§ **Your assignment**:
Every line of the records below that holds the word "knee" belongs in the answer.

Items from a dataset:
────
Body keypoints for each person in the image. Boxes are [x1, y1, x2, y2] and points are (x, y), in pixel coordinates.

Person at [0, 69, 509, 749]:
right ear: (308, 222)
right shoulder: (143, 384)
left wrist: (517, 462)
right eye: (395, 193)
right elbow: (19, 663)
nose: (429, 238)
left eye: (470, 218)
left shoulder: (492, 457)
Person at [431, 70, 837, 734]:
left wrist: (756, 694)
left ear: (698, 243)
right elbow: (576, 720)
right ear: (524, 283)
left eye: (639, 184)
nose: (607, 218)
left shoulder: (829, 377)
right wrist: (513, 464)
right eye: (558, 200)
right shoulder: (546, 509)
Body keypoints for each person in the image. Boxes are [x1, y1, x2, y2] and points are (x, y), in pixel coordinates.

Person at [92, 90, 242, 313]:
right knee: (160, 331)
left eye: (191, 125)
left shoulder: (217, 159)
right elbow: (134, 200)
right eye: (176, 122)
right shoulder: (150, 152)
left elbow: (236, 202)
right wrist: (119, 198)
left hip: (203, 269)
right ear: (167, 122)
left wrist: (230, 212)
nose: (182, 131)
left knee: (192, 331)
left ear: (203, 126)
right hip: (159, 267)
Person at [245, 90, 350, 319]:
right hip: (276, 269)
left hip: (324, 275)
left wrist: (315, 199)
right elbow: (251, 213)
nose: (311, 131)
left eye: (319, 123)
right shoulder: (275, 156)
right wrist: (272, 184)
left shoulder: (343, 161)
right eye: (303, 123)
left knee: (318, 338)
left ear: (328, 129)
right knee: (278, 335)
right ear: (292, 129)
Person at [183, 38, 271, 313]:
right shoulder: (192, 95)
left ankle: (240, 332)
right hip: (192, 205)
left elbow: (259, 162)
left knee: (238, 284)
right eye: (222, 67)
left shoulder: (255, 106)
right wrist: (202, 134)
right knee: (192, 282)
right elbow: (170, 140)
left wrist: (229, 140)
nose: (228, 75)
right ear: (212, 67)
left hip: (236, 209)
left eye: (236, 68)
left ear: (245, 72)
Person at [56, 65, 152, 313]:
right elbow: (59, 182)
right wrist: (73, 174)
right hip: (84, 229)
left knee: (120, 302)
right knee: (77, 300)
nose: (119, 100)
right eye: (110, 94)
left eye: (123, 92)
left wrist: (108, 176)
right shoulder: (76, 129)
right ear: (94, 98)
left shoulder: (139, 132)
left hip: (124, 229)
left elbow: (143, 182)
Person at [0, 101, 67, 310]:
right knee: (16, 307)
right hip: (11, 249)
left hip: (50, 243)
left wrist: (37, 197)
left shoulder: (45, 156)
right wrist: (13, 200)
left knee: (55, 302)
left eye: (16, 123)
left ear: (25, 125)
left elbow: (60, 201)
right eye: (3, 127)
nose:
────
§ **Completed exercise**:
right knee: (160, 331)
left knee: (192, 331)
left knee: (318, 338)
right knee: (278, 335)
left knee: (238, 284)
right knee: (192, 282)
left knee: (120, 302)
right knee: (77, 300)
right knee: (16, 307)
left knee: (55, 302)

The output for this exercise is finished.